- **WORK TO BE COMPLETED**
Arrange every line of text in the data below as a Markdown table with the columns "No." and "Text", leaving out blank lines and the pictures.

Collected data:
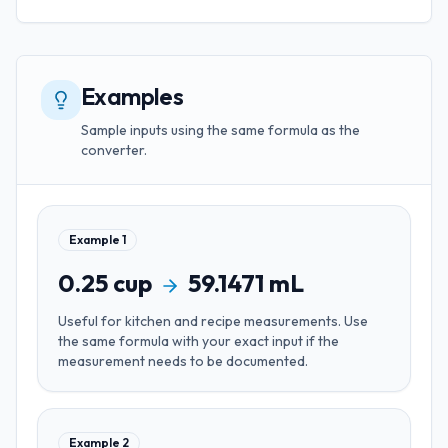
Examples
Sample inputs using the same formula as the
converter.
Example
1
0.25
cup
59.1471
mL
Useful for
kitchen and recipe measurements
. Use
the same formula with your exact input if the
measurement needs to be documented.
Example
2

- **OUTPUT OF THE TASK**
| No. | Text |
|---|---|
| 1 | Examples |
| 2 | Sample inputs using the same formula as the |
| 3 | converter. |
| 4 | Example |
| 5 | 1 |
| 6 | 0.25 |
| 7 | cup |
| 8 | 59.1471 |
| 9 | mL |
| 10 | Useful for |
| 11 | kitchen and recipe measurements |
| 12 | . Use |
| 13 | the same formula with your exact input if the |
| 14 | measurement needs to be documented. |
| 15 | Example |
| 16 | 2 |